The castle first opened its doors in 1890 as the New York Cancer Hospital, a state-of-the-art experimental facility and the only one of its kind in the U.S. To visit the building in those days would have felt like stepping into the Loire Valley–its French Renaissance revivalarchitecture gleamed with red brick and black ironwork, and its circular turrets lent a romantic grandeur to its grim medical mission. (The round towers were, in fact, functionally designed to eliminate the corners where physicians once believed germs collected and grew.)
Breakthroughs in the use of radium for cancer treatment put the castle-cum-hospital at the forefront of the medical world, but by 1955 the hospital vacated the circular wards for a more modern facility. The center then became the Towers Nursing Home–a low-rent elder-care facility shuttered in 1974 for abusing and swindling its residents–before falling into total neglect. For the next 30 years, the castle lay abandoned, saved from demolition by a timely landmarks designation and the periodic, but fruitless, chatter of possible renovation projects.
A white knight finally rode to the castle’s rescue in 2003. After purchasing it in the late 1990s, developer Dan McLean finally succeeded in corralling funds to restore the building by convincing Columbia University to help cover the $150 million needed.
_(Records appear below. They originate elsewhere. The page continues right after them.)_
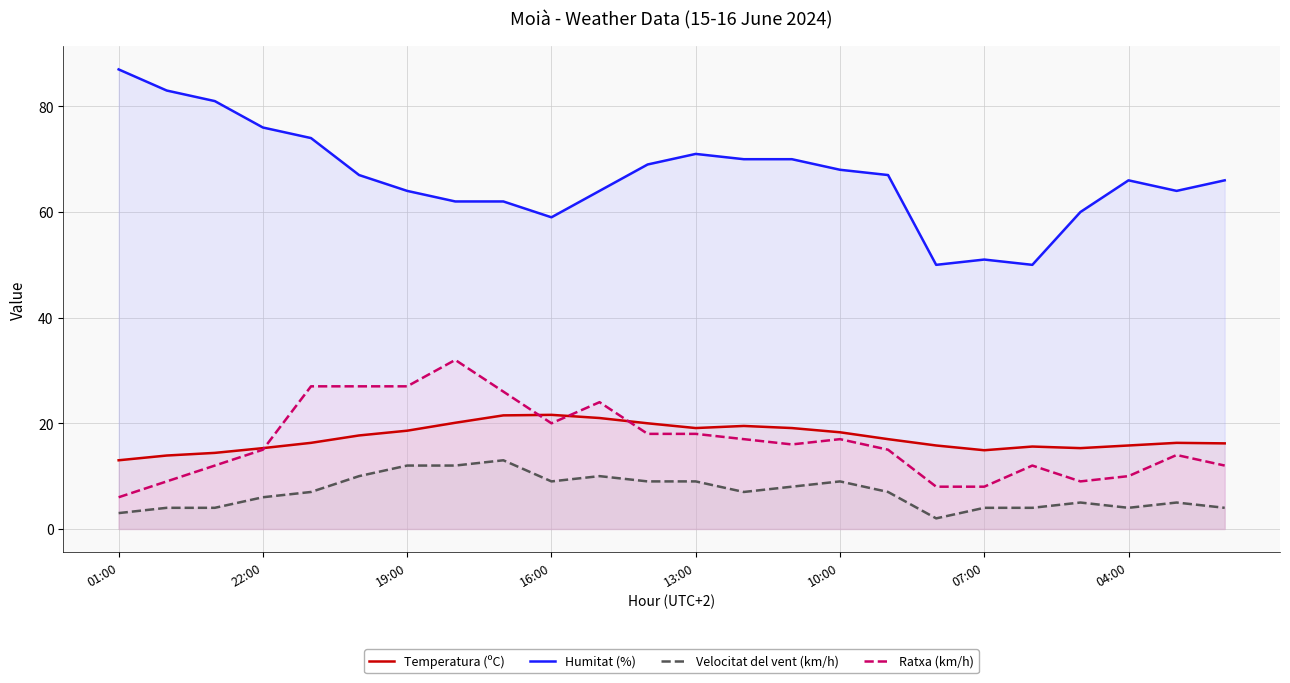

What position from the left is 01:00?

1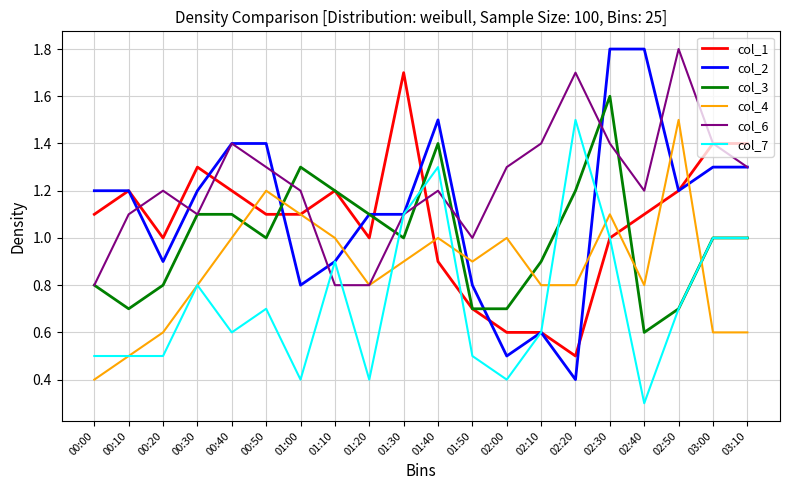

At 02:40, list the series in order from smallest to largest.

col_7, col_3, col_4, col_1, col_6, col_2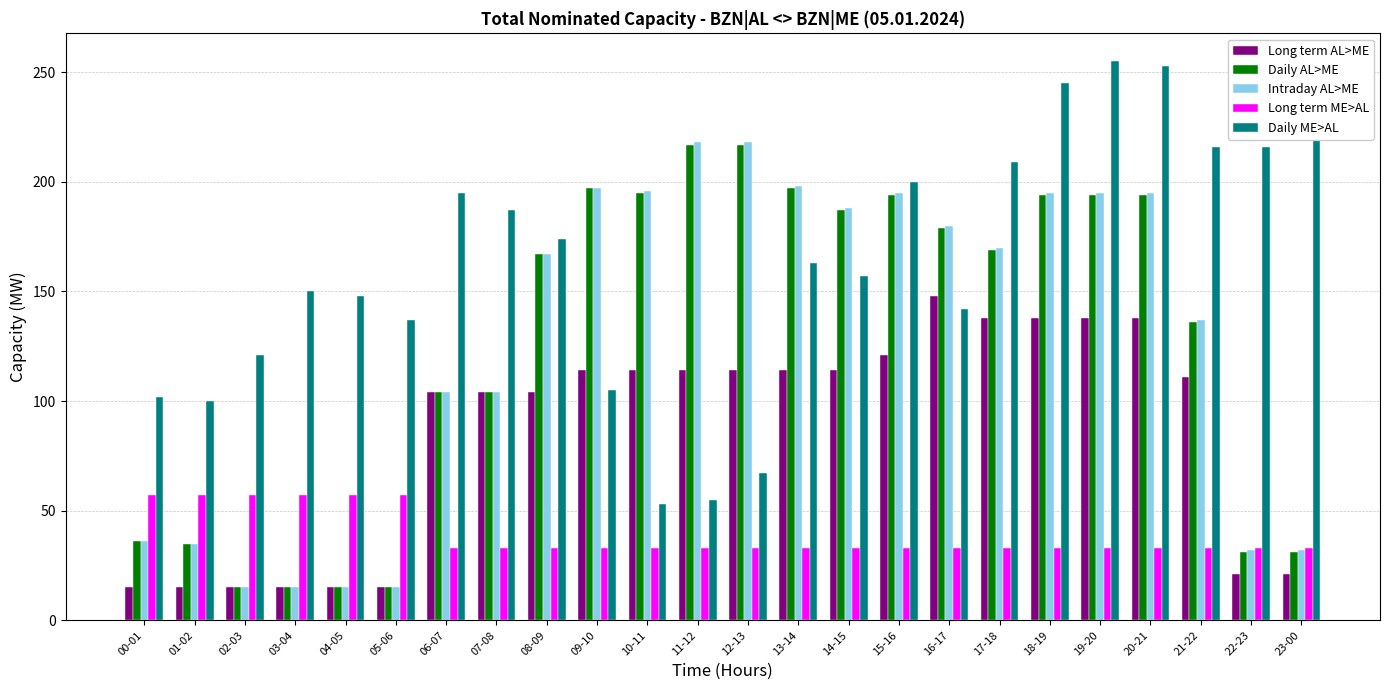

What is the value of the Daily ME>AL bar at the 22nd from the left?

216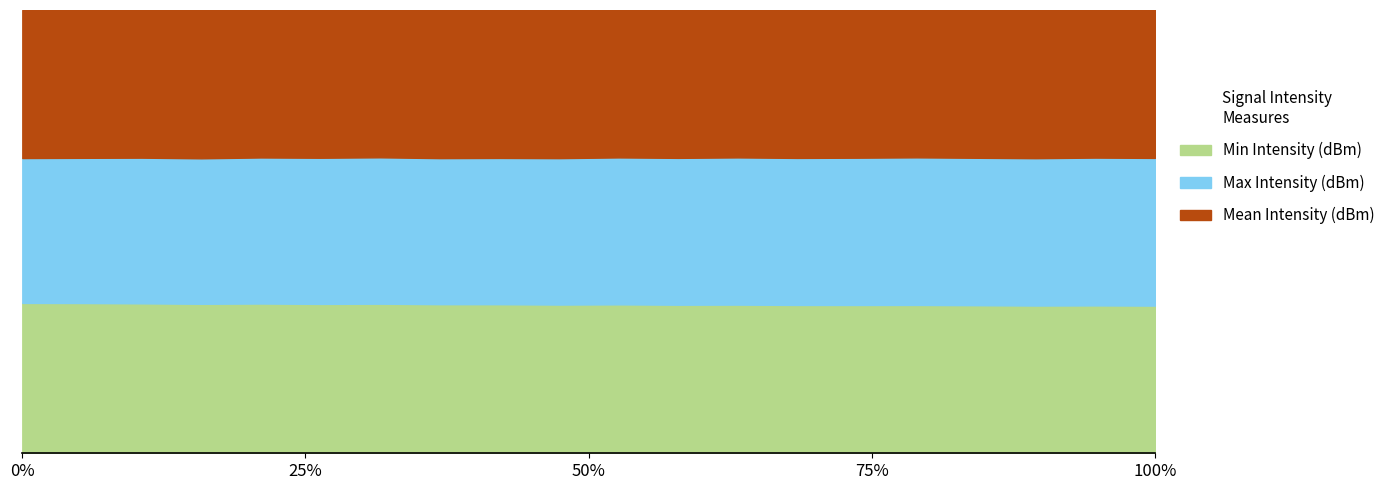

True or false: Min Intensity (dBm) has more than 1 interior local peaks.

False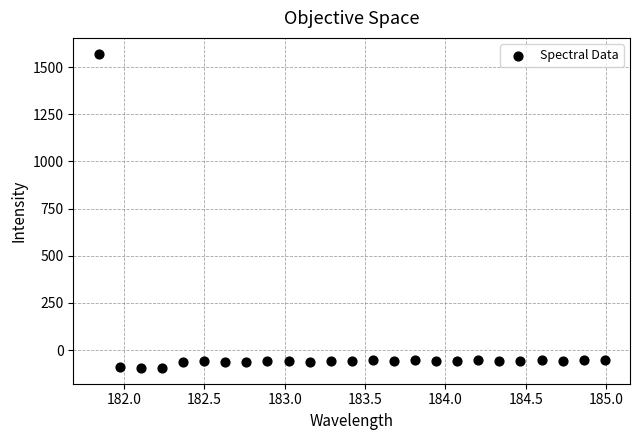

What is the range of Y values (max minus min)?

1666.1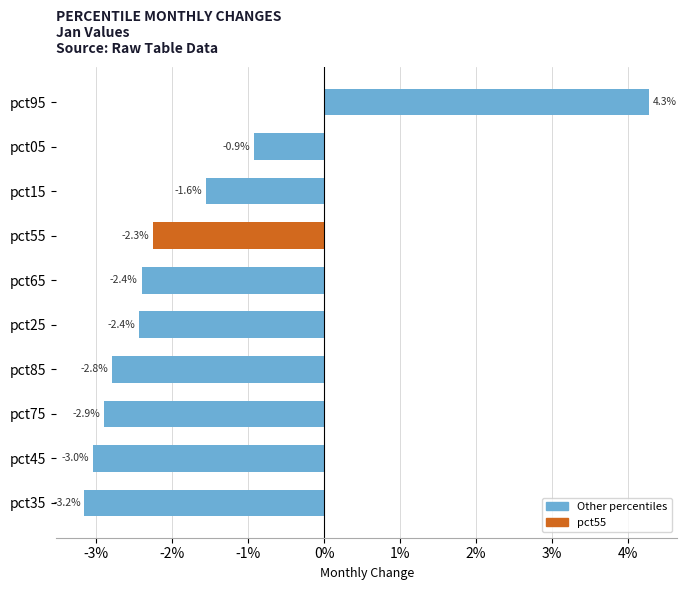

Does the chart contain any negative values?

Yes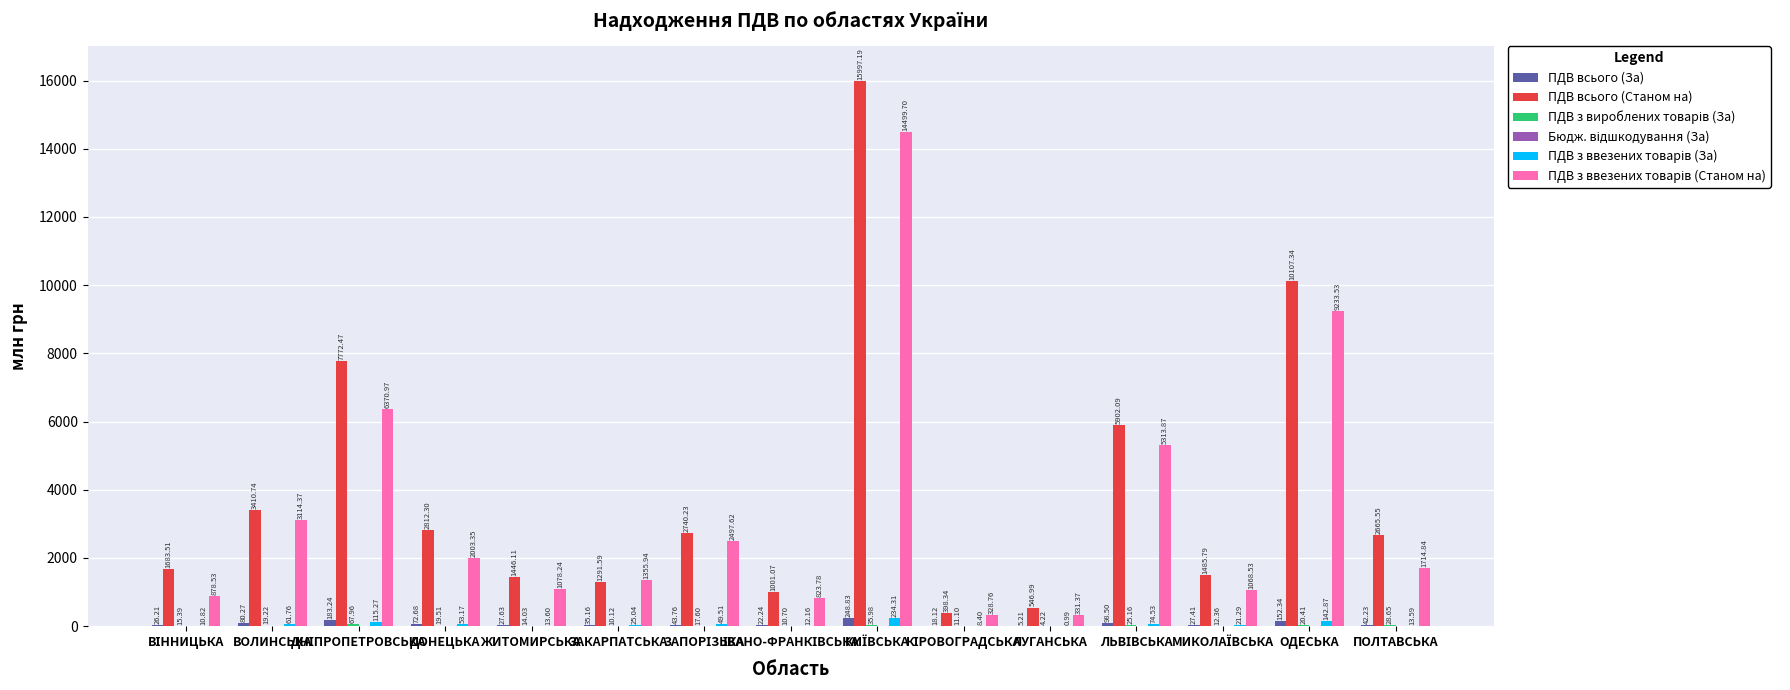

What is the spread (max minus min) of values at ЛУГАНСЬКА?

547.0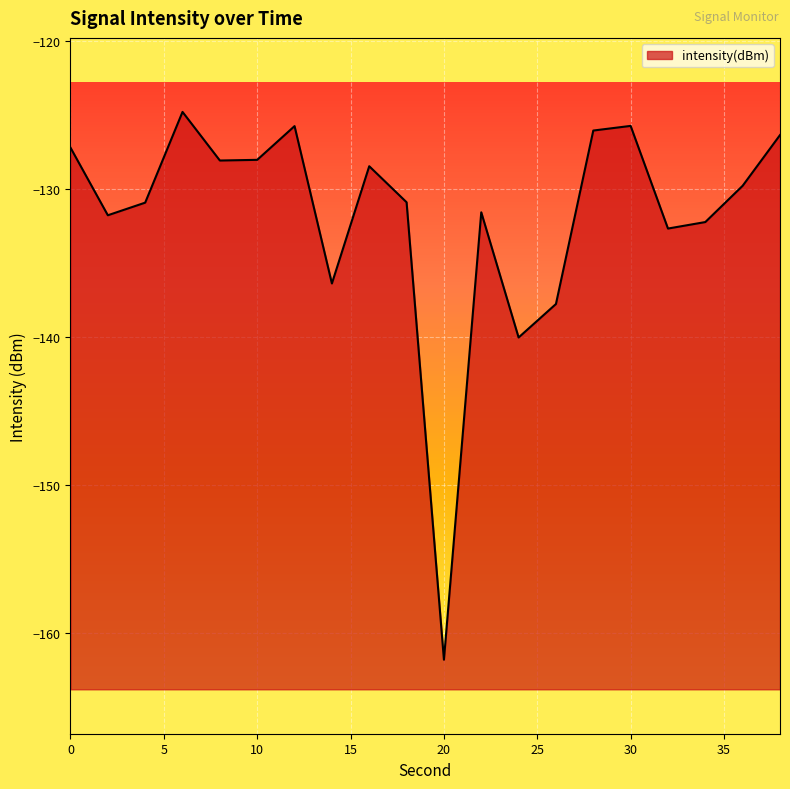

Which label corresponds to the largest value in the chart?

6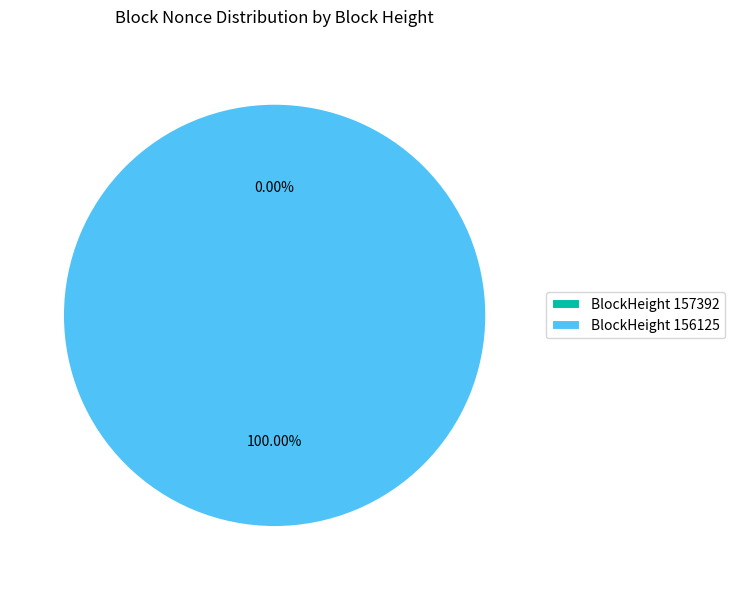

Combined, do 156125 and 157392 account for over 50%?

Yes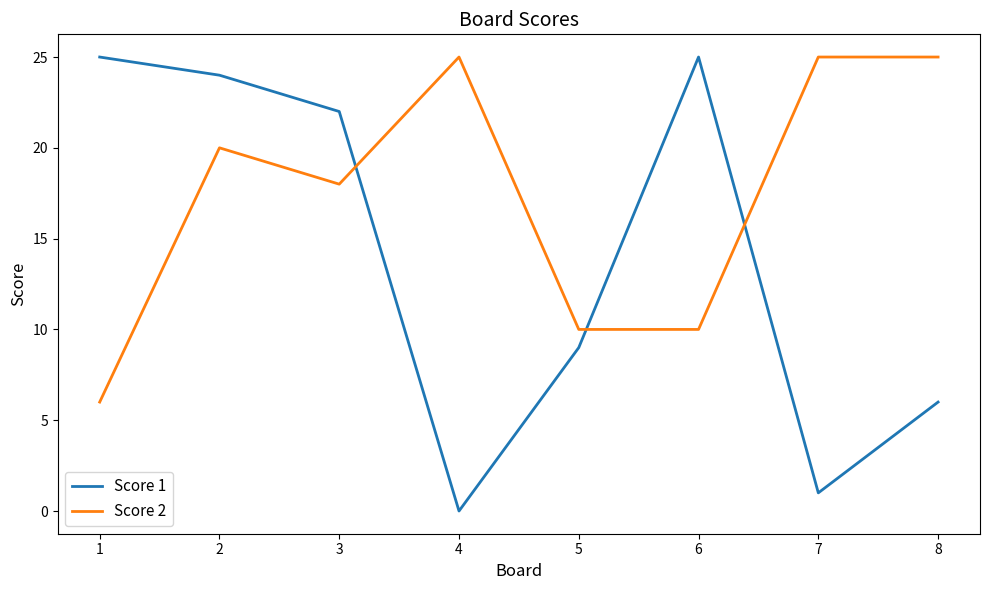

What is the spread (max minus min) of values at 8?

19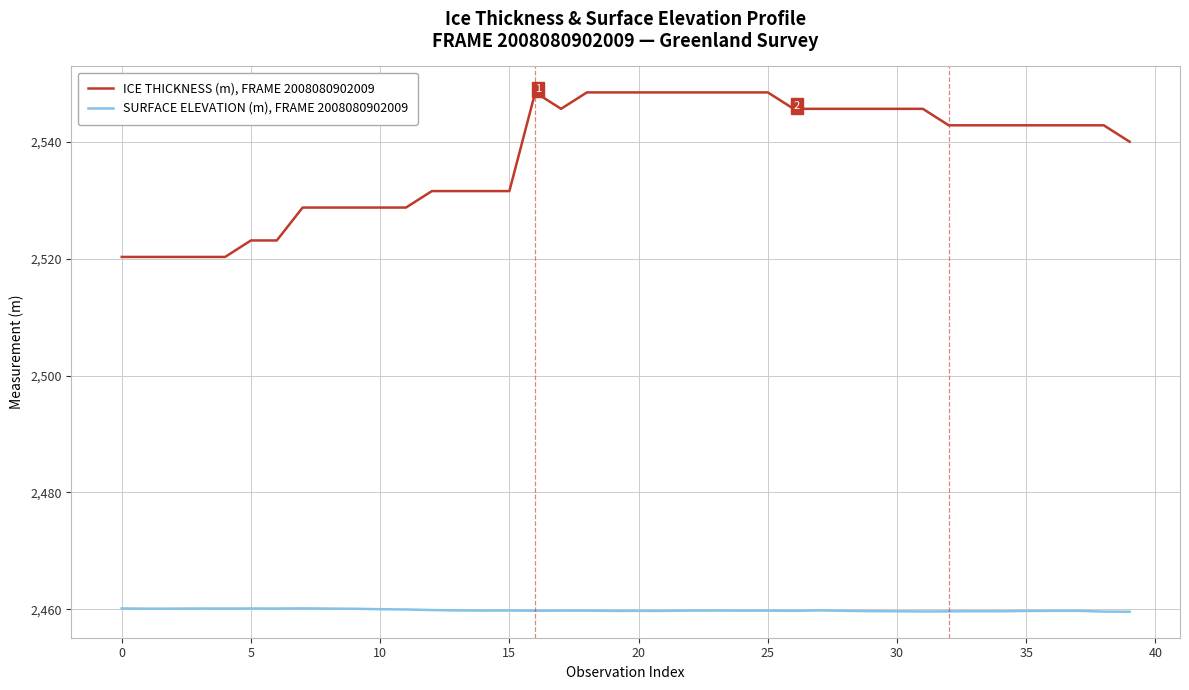

True or false: SURFACE ELEVATION (m), FRAME 2008080902009 and ICE THICKNESS (m), FRAME 2008080902009 intersect in this chart.

False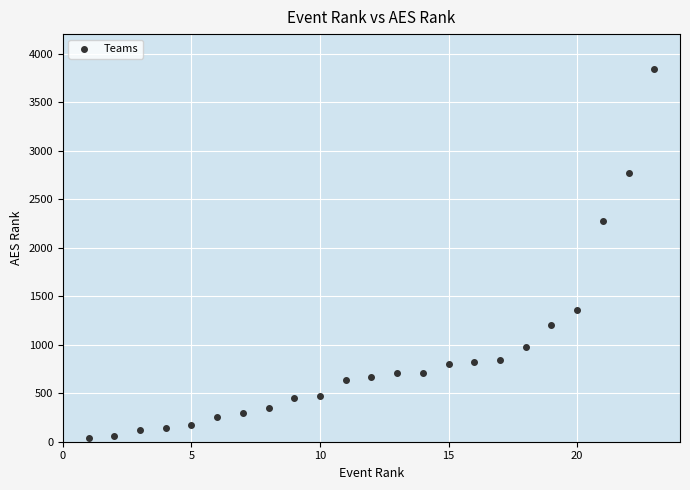

What is the range of Y values (max minus min)?

3796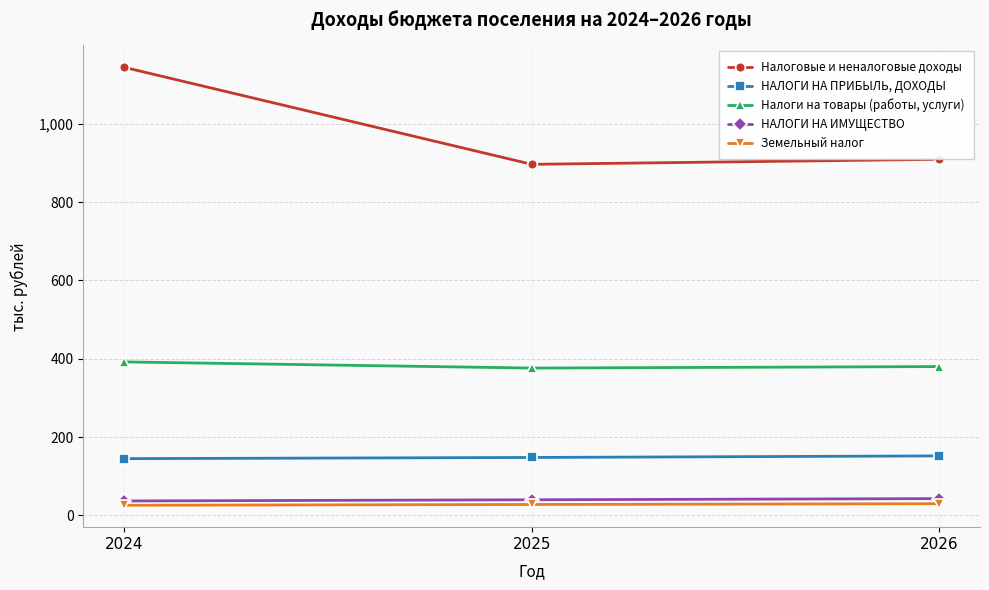

What is the sum of all Земельный налог values?

84.0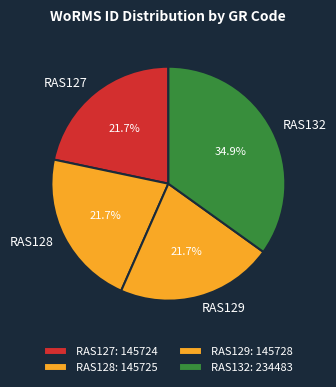

What percentage is the RAS129 slice, to the nearest percent?

22%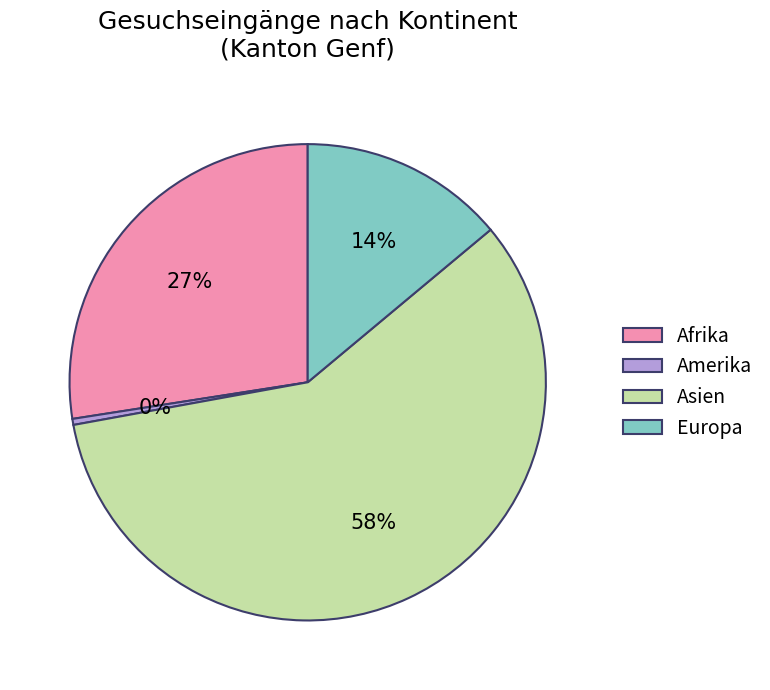

The Amerika slice represents 0% of the pie. True or false?

True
In return, McLean would set aside for Columbia faculty 15 floors of a luxury apartment tower he planned to build and attach to the restored structure. In just two years, the castle was recreated as a complex of luxury condos so chic that they attracted the attention of celebrities like Phil Collins and Bill Clinton.
Now called “The Towers,” the once-decrepit castle stands today as a clean, beautiful model of Victorian institutional architecture and, as Sarah Bernard of New York Magazine put it on the eve of the restoration, a monument to “the winds of uptown gentrification.”
–Liz Naiden
Illustration by Adela Yawitz
10 Comments
@Alum “Dan McLean finally succeeded in corralling funds to restore the building by convincing Columbia University to help cover the $150 million needed. In return, McLean would set aside for Columbia faculty 15 floors of a luxury apartment tower he planned to build . . . .”
Not quite. McClean started the project without Columbia’s help after narrowly outbidding it for the property in a blind auction. But his financing fell through while construction was well underway. He then made a deal to sell Columbia 51 apartments (17 floors of the new tower) at a discount in order to raise the money he needed to complete the project.
@The chateau I first saw this building back in Spring 1989, on one of the first AIDS Walk New York circuits. I don’t think I’d ever been in that part of the city. It was heartbreaking: busted-out boarded-over windows, grafitti, garbage everywhere. I would have worked on it for free, just to see it back in its glory. It’s terrific to see it in its refurbished glory.
If you want photos, there are some on the Wikipedia page:
http://en.wikipedia.org/wiki/New_York_Cancer_Hospital
@nido http://www.flickr.com/photos/sandstorm889/3967354037
http://www.flickr.com/photos/sandstorm889/3977153909
@Anonymous ummmmmm..
why would you write a story about something which is suppose to be beautiful and not post pictures? Honestly, if you just posted cool pictures without the words I wouldn’t mind, but not the other way around.
@... You realize the B&W doesn’t have pictures (though it often has beautiful drawings), right? And really, you’re complaining that a mere one page article is too long? Wow.
@Anonymous where do I complain about length?
I realize that B&W doesn’t do pictures, but how are is it to attach some when they repost on Bwog? Maybe link to google street view?
@Happy now?? http://en.wikipedia.org/wiki/New_York_Cancer_Hospital
@Anonymous yes! thanks
@Anonymous maybe you should walk there?